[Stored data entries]
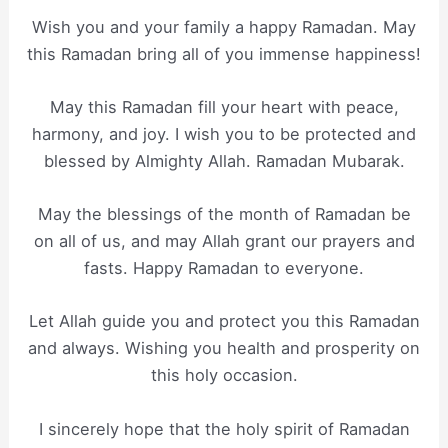
Wish you and your family a happy Ramadan. May
this Ramadan bring all of you immense happiness!
May this Ramadan fill your heart with peace,
harmony, and joy. I wish you to be protected and
blessed by Almighty Allah. Ramadan Mubarak.
May the blessings of the month of Ramadan be
on all of us, and may Allah grant our prayers and
fasts. Happy Ramadan to everyone.
Let Allah guide you and protect you this Ramadan
and always. Wishing you health and prosperity on
this holy occasion.
I sincerely hope that the holy spirit of Ramadan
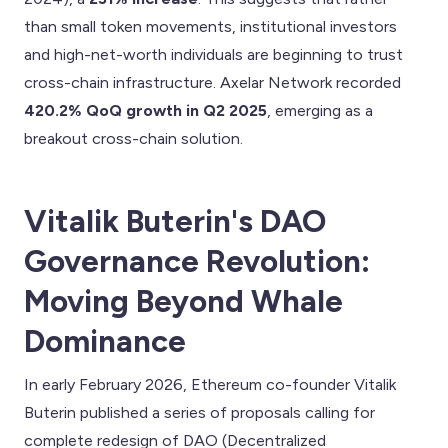
than small token movements, institutional investors
and high-net-worth individuals are beginning to trust
cross-chain infrastructure. Axelar Network recorded
420.2% QoQ growth in Q2 2025
, emerging as a
breakout cross-chain solution.
Vitalik Buterin's DAO
Governance Revolution:
Moving Beyond Whale
Dominance
In early February 2026, Ethereum co-founder Vitalik
Buterin published a series of proposals calling for
complete redesign of DAO (Decentralized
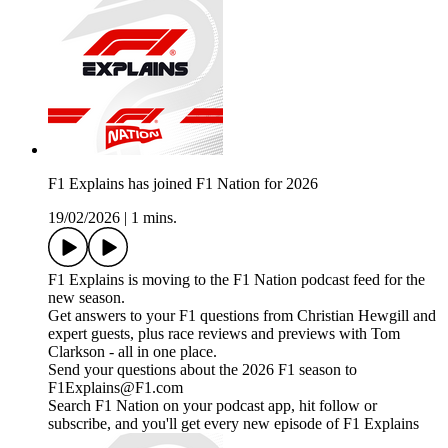
F1 Explains has joined F1 Nation for 2026
19/02/2026
|
1 mins.
F1 Explains is moving to the F1 Nation podcast feed for the
new season.
Get answers to your F1 questions from Christian Hewgill and
expert guests, plus race reviews and previews with Tom
Clarkson - all in one place.
Send your questions about the 2026 F1 season to
F1Explains@F1.com
Search F1 Nation on your podcast app, hit follow or
subscribe, and you'll get every new episode of F1 Explains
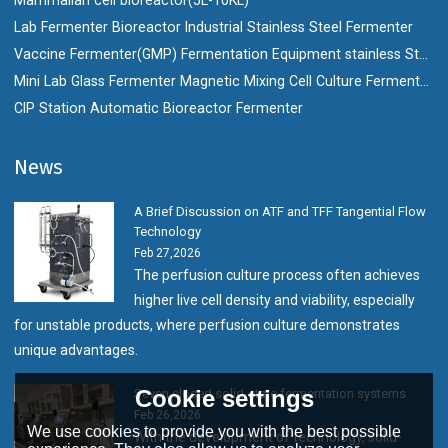
Lab Fermenter Bioreactor Industrial Stainless Steel Fermenter
Vaccine Fermenter(GMP) Fermentation Equipment stainless Steel Bioreactor
Mini Lab Glass Fermenter Magnetic Mixing Cell Culture Fermenter Bioreactor
CIP Station Automatic Bioreactor Fermenter
News
A Brief Discussion on ATF and TFF Tangential Flow
Technology
Feb 27,2026
The perfusion culture process often achieves
higher live cell density and viability, especially
for unstable products, where perfusion culture demonstrates
unique advantages.
Cookie settings
Seven closed solid-state fermentation systems
Feb 26,2026
We use cookies to provide you with the best possible
With the development of technology, solid-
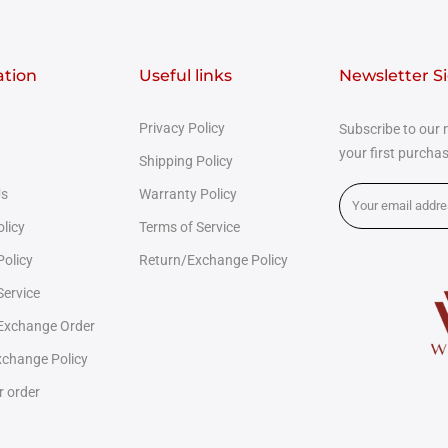
ation
Useful links
Newsletter S
Privacy Policy
Subscribe to our 
your first purcha
Shipping Policy
Us
Warranty Policy
olicy
Terms of Service
Policy
Return/Exchange Policy
Service
 Exchange Order
change Policy
r order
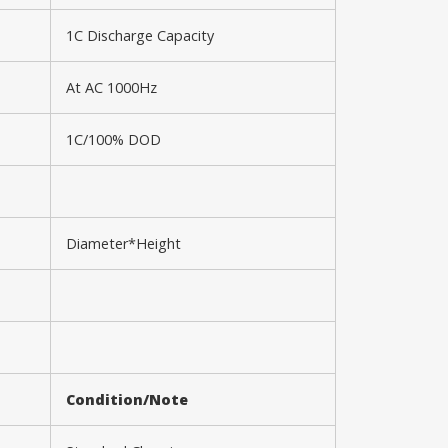
1C Discharge Capacity
At AC 1000Hz
1C/100% DOD
Diameter*Height
Condition/Note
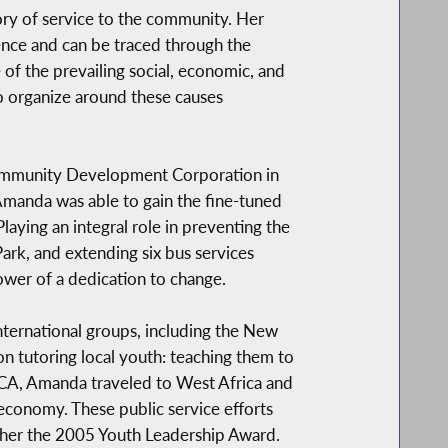
tory of service to the community. Her
ence and can be traced through the
 of the prevailing social, economic, and
o organize around these causes
Community Development Corporation in
t Amanda was able to gain the fine-tuned
aying an integral role in preventing the
Park, and extending six bus services
wer of a dedication to change.
nternational groups, including the New
n tutoring local youth: teaching them to
YMCA, Amanda traveled to West Africa and
 economy. These public service efforts
her the 2005 Youth Leadership Award.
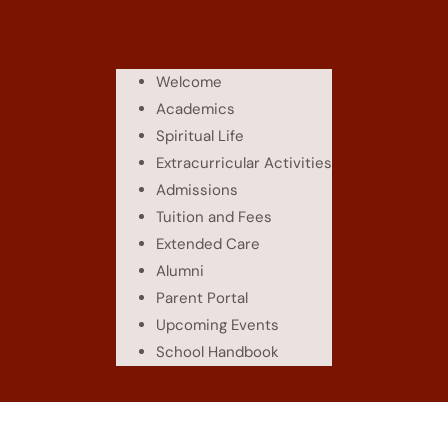
Welcome
Academics
Spiritual Life
Extracurricular Activities
Admissions
Tuition and Fees
Extended Care
Alumni
Parent Portal
Upcoming Events
School Handbook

▸ **Exercise instructions**
Output every line of text in the data above without any changes, and leave the pictures out of your answer.

▸ **Your solution**
Wish you and your family a happy Ramadan. May
this Ramadan bring all of you immense happiness!
May this Ramadan fill your heart with peace,
harmony, and joy. I wish you to be protected and
blessed by Almighty Allah. Ramadan Mubarak.
May the blessings of the month of Ramadan be
on all of us, and may Allah grant our prayers and
fasts. Happy Ramadan to everyone.
Let Allah guide you and protect you this Ramadan
and always. Wishing you health and prosperity on
this holy occasion.
I sincerely hope that the holy spirit of Ramadan
than small token movements, institutional investors
and high-net-worth individuals are beginning to trust
cross-chain infrastructure. Axelar Network recorded
420.2% QoQ growth in Q2 2025
, emerging as a
breakout cross-chain solution.
Vitalik Buterin's DAO
Governance Revolution:
Moving Beyond Whale
Dominance
In early February 2026, Ethereum co-founder Vitalik
Buterin published a series of proposals calling for
complete redesign of DAO (Decentralized
F1 Explains has joined F1 Nation for 2026
19/02/2026
|
1 mins.
F1 Explains is moving to the F1 Nation podcast feed for the
new season.
Get answers to your F1 questions from Christian Hewgill and
expert guests, plus race reviews and previews with Tom
Clarkson - all in one place.
Send your questions about the 2026 F1 season to
F1Explains@F1.com
Search F1 Nation on your podcast app, hit follow or
subscribe, and you'll get every new episode of F1 Explains
Lab Fermenter Bioreactor Industrial Stainless Steel Fermenter
Vaccine Fermenter(GMP) Fermentation Equipment stainless Steel Bioreactor
Mini Lab Glass Fermenter Magnetic Mixing Cell Culture Fermenter Bioreactor
CIP Station Automatic Bioreactor Fermenter
News
A Brief Discussion on ATF and TFF Tangential Flow
Technology
Feb 27,2026
The perfusion culture process often achieves
higher live cell density and viability, especially
for unstable products, where perfusion culture demonstrates
unique advantages.
Cookie settings
Seven closed solid-state fermentation systems
Feb 26,2026
We use cookies to provide you with the best possible
With the development of technology, solid-
ation
Useful links
Newsletter S
Privacy Policy
Subscribe to our 
your first purcha
Shipping Policy
Us
Warranty Policy
olicy
Terms of Service
Policy
Return/Exchange Policy
Service
 Exchange Order
change Policy
r order
1C Discharge Capacity
At AC 1000Hz
1C/100% DOD
Diameter*Height
Condition/Note
tory of service to the community. Her
ence and can be traced through the
 of the prevailing social, economic, and
o organize around these causes
Community Development Corporation in
t Amanda was able to gain the fine-tuned
aying an integral role in preventing the
Park, and extending six bus services
wer of a dedication to change.
nternational groups, including the New
n tutoring local youth: teaching them to
YMCA, Amanda traveled to West Africa and
 economy. These public service efforts
her the 2005 Youth Leadership Award.
Welcome
Academics
Spiritual Life
Extracurricular Activities
Admissions
Tuition and Fees
Extended Care
Alumni
Parent Portal
Upcoming Events
School Handbook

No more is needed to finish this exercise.